If I had to come up with a three word universal generalization, neither of these would completely work for me. However, the first would come closer than the second. Hunger, thirst, schizophrenia, disease, or just the stages that people go through to resolve life’s expected losses and common emotional difficulties, are inherently difficult and clearly can’t be avoided by simple reminders not to hang onto them.
11:03 PM  

Blogger hazzbuzz said...
mark said forgive because of love, is that love for the person or for God or for this crazy world?
It's much easier to forgive someone you love, but another sort of forgiveness is when it's not a two way thing. It's a case of flipping over, thinking of it as "this person is like that because of the genes they got and the life they had up to now, I can't change anything up to this point and neither could they. I've got to accept that and do what I can with the situation I've got." It's hard because of the instinct to fight someone who pisses you off I think.
4:57 PM  

Anonymous Liara Covert said...
Paul, Buddha might also say that suffering isn't hard unless human beings decide it is. We always decide how we react to a given set of conditions. Buddha's path to enlightenment led him to realize man creates all his obstacles and man can also deconstruct and dissolve each perceived problem. Its a choice.
8:13 PM  

Blogger Paul said...
HAZZBUZZ: I found Mark's comment had resonance but raised questions for me as well - will take up what you raise here next post...

LIARA: Even near the end of his life, the Buddha spoke of his difficulty keeping to the Eightfold Path.

To me the idea of the resolution of all problems and difficulties by an exercise of choice has connotations that oversimplify the process of spiritual growth. It may be semantics - can't tell for sure by what I've read from you to date. Often people do mean different things by the same words in the area of religion and spirituality.
11:10 PM  

Anonymous Liara Covert said...
Paul, although Buddha admitted he found it hard to overcome suffering, his four Nobel Truths recognize that he believed human thought and emotion actually underlie karma and are the source of all suffering. Thus, he recognized the possibility to ending his suffering and that it is personal choice that will lead to such freedom.
5:03 PM  

Blogger Paul said...
LIARA: Yes, as I understand it, his teachings were about how to eliminate reactive thought and emotion as much as possible to overcome suffering as much as possible. And to detach from one’s ego as much as possible – the source of such reactivity.

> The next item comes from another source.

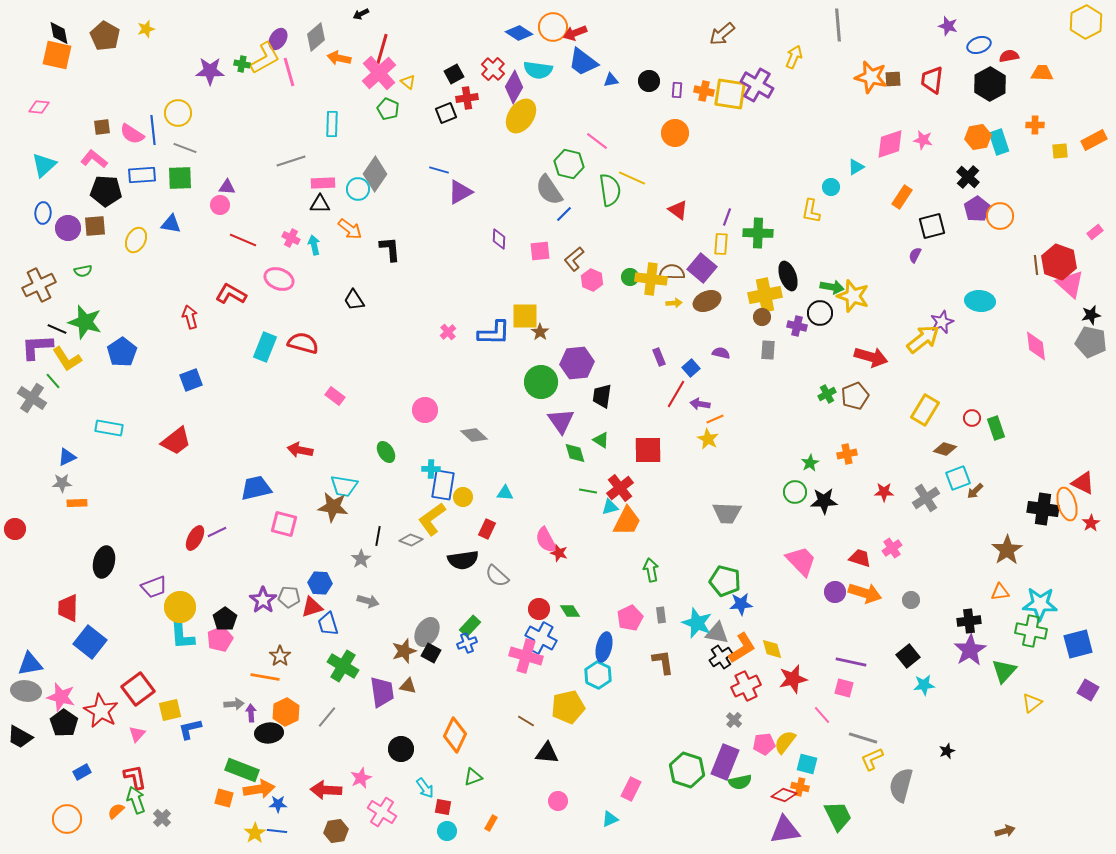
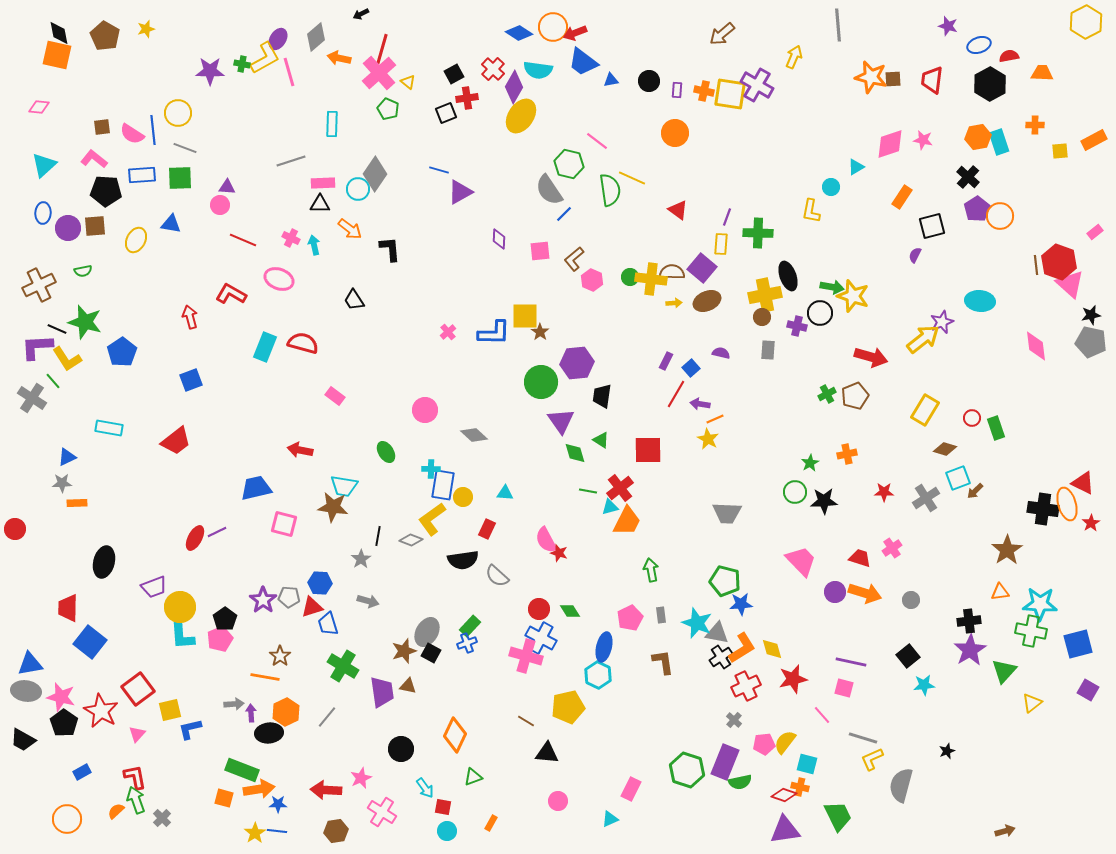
purple rectangle at (659, 357): moved 7 px right, 4 px down; rotated 48 degrees clockwise
black trapezoid at (20, 737): moved 3 px right, 3 px down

Since he spoke of having difficulty keeping to the Eightfold Path, it’s clear that he didn’t entirely eliminate cognitive-emotional suffering in his own life. Further, I never read anything to suggest and can’t imagine he would have taught that it’s possible to eliminate feelings of cold, hunger, thirst, pain – the suffering that comes with having a body. Of course, developing a strong and positive attitude when faced with physical suffering cuts down on a person’s overall suffering and is therefore a great good even without eliminating physical suffering. I advisedly speak here of “developing” rather than “choosing” such an attitude.

I’ve never read Buddhist writings that speak the language of personal choice, which I've most often encountered in conservative Christianity. What I’ve read in Buddhism emphasizes terms like mindfulness, awareness, paying attention, and a way, journey, process or path – not the Eight Choices, but an Eightfold Path involving extensive and intensive practice and one that never comes to a stop. Per my previous reply, an emphasis on personal choice language has connotations that ring false to me as oversimplifying the processes of personal and spiritual growth. You may or may not intend those connotations by emphasizing such language.